蛍光偏光 (FP)
蛍光偏光(FP)は、溶液中の結合現象をモニターするために広く用いられている技術です。タンパク質-抗体結合やDNAハイブリダイゼーションなどの生体分子間相互作用や酵素活性の評価に用いることができ、基礎研究やハイスループットスクリーニングにもアダプターとして応用されています。
平面偏光で励起された小さな蛍光標識分子(トレーサー)は、励起から発光までの間にトレーサーが急速に転がるため、そのほとんどが偏光解消された光を発します。しかし、トレーサーがはるかに大きな分子と結合すると、トレーサーはゆっくりと回転し、放出される光は大きく偏光したままとなります。
蛍光偏光 G因子
偏光はミリP(mP)の相対単位で表され、偏光した励起光の方向に対して検出された垂直(Iperp)と平行(Ipara)の蛍光強度値の測定値から計算される(下式を参照)。G因子(G)は、偏光値に影響を与えるフィルター、偏光子、モノクロメーターなどの光学部品の影響を補正するために使用されます。
他の結合アッセイに対するFPの優位性
FPは、受容体-リガンド相互作用、タンパク質-DNA相互作用、タンパク質分解、膜流動性、酵素アッセイなどの研究に使用できます。FPアッセイは、キナーゼ、ホスファターゼ、プロテアーゼ、Gタンパク質共役型受容体(GPCR)、核内受容体など、多種多様なターゲットの研究に使用されています。
以下の利点により、FPアッセイは特にハイスループットスクリーニングに適しています:
- ホモジニアス(洗浄ステップ不要)
- 非放射性
- レシオメトリック(単一波長)
- 小型化可能
SpectraMaxマルチモードマイクロプレートリーダーでのIMAPホスホジエステラーゼアッセイ
Molecular Devices社のIMAP® テクノロジーは、キナーゼ、ホスファターゼ、ホスホジエステラーゼの迅速、ホモジニアス、非放射性アッセイを可能にし、アッセイ開発とハイスループットスクリーニングの両方に適しています。IMAPアッセイは、ナノ粒子上に固定化された金属配位錯体へのリン酸の結合に基づき、IMAP結合体がリン酸化基質に結合すると、ペプチドの分子運動が変化し、ペプチドに結合した蛍光標識の蛍光偏光(FP)が増加します(図1、左)。このアッセイのTR-FRETバージョンでは、テルビウム(Tb)ドナーが含まれるため、リン酸化基質が存在すると蛍光エネルギー移動が起こります(図1、右)。このアッセイは時間分解モードで検出されるため、アッセイ成分やスクリーニング中の化合物による蛍光干渉がほとんどない。TR-FRETは、基質のサイズや濃度にも柔軟に対応できます。

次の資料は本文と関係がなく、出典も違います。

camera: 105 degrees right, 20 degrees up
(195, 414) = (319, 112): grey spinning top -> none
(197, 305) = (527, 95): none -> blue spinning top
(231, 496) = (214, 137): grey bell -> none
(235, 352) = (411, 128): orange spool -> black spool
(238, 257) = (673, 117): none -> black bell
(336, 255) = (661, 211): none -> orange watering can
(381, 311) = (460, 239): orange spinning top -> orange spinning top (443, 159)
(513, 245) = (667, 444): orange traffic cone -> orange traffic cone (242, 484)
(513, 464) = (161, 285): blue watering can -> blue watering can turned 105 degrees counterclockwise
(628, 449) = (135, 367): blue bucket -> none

環状ヌクレオチドホスホジエステラーゼ(PDEs)は、様々な生物学的プロセスに関与するセカンドメッセンジャーであるcAMPとcGMPのホスホジエステル結合を分解する酵素群です。PDE酵素は、心臓病、認知症、うつ病などの領域で臨床的に重要であることから、薬剤の標的として重要なクラスとして浮上してきました。ここでは、SpectraMax® マルチモードマイクロプレートリーダーと SoftMax® Pro ソフトウェアを使用した IMAP テクノロジーによる PDE 酵素の希釈および阻害曲線の測定方法を紹介します。

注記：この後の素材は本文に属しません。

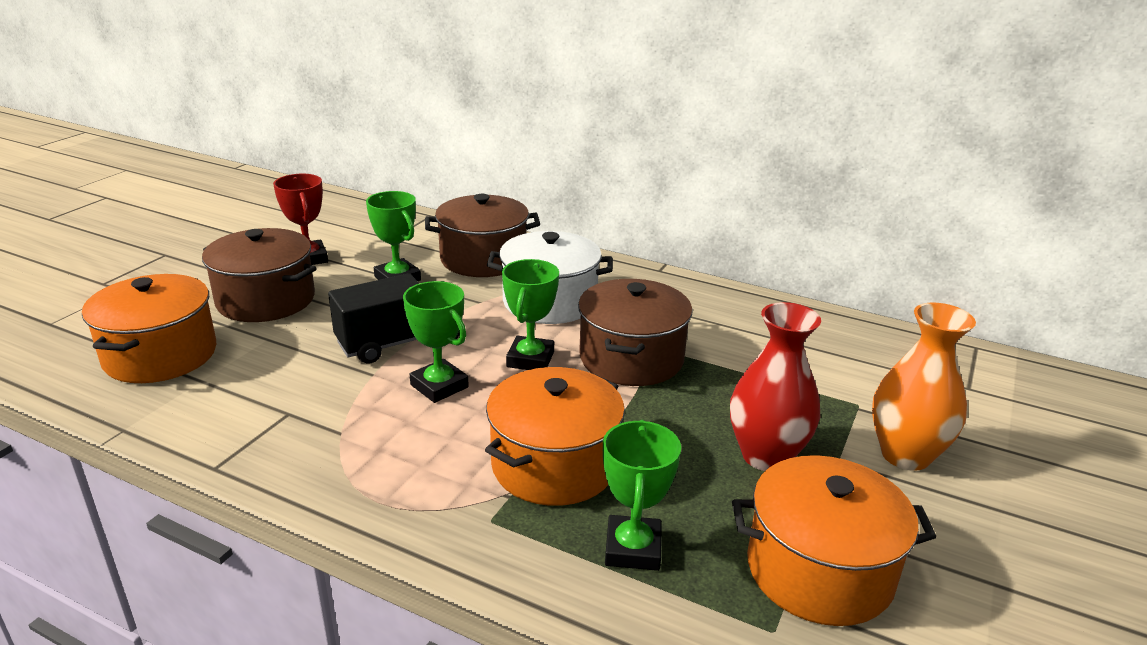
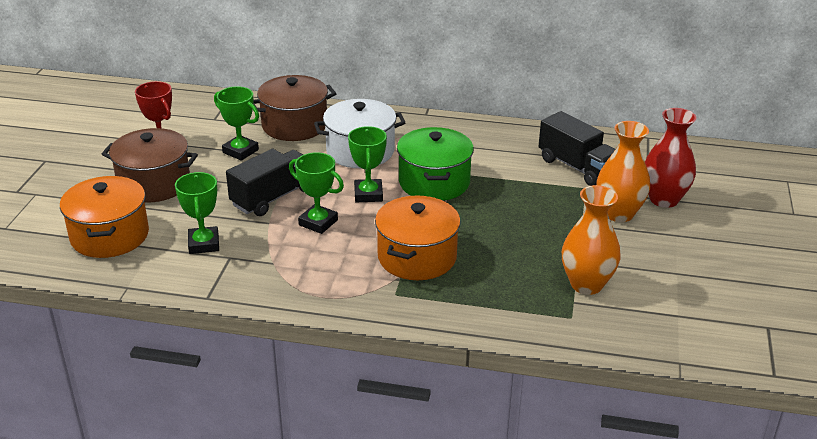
camera: 15 degrees left, 5 degrees up
(631, 358) = (434, 182): brown pot -> green pot
(633, 549) = (483, 293): green trophy -> green trophy (204, 244)
(766, 456) = (539, 229): red vase -> red vase (664, 199)
(819, 570) = (586, 284): orange pot -> orange vase
(854, 372) = (577, 167): none -> black truck

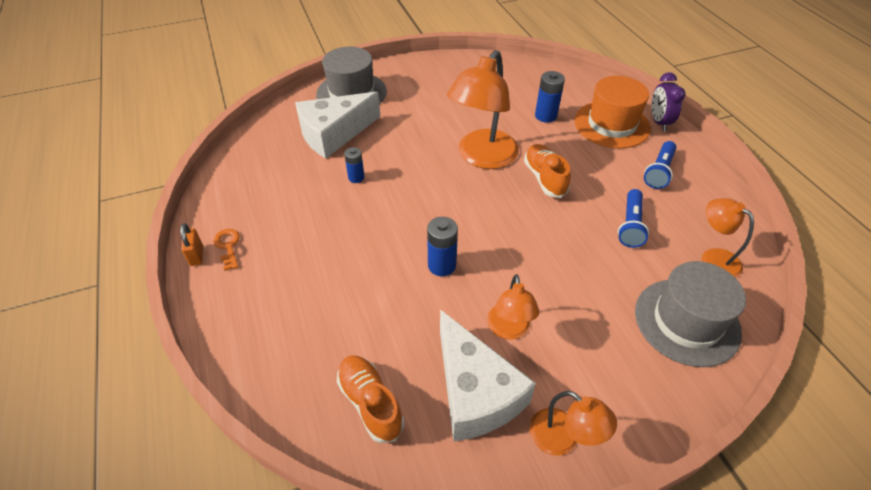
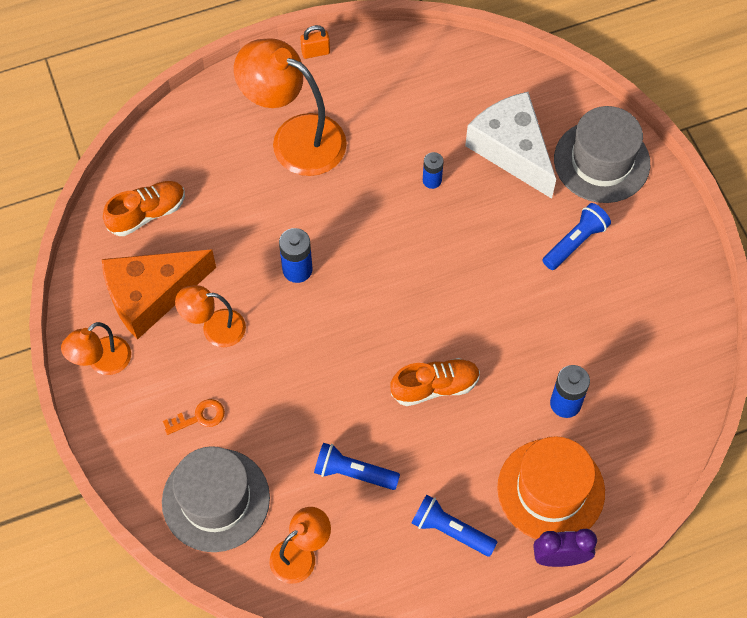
camera: 90 degrees right, 15 degrees up
(228, 246) = (327, 76): orange key -> orange key (199, 417)
(418, 107) = (575, 242): none -> blue flashlight
(475, 392) = (151, 295): white cheese -> orange cheese
(482, 157) = (472, 317): orange lamp -> orange lamp (295, 138)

IMAP FPおよびTR-FRETホスホジエステラーゼアッセイの原理
細胞株開発における
IgG測定ワークフローの効率化
IgG産生の測定は、モノクローナル抗体の開発および製造の多くの段階において極めて重要なステップです。IgGの定量に一般的に用いられる方法は、HPLCや表面干渉法のような特殊なインストゥルメンテーションと熟練したスタッフを必要とするか、ELISA(酵素結合免疫吸着測定法)のような時間のかかるアッセイを必要とします。ELISAはタンパク質の定量法として確立された方法であるが、長時間のワンステッププロセスである。ここでは、Valitacell社のValita®TITERアッセイを用いて、抗体開発・製造プロセスにおけるIgG力価を測定する方法をご紹介します。
ValitaTITERアッセイは、蛍光偏光(FP)技術を用いたIgG Fcとタンパク質Gとの相互作用の検出に基づいています。96ウェルマイクロタイタープレートの各ウェルには、蛍光標識されたIgG結合ペプチドであるプロテインGがプレーティングされています。サンプルをウェルに添加すると、プロテインG分子が再懸濁され、結合が起こります。プロテインGは抗体と結合すると分子運動速度が遅くなり、その結果FP値が上昇します(図2)。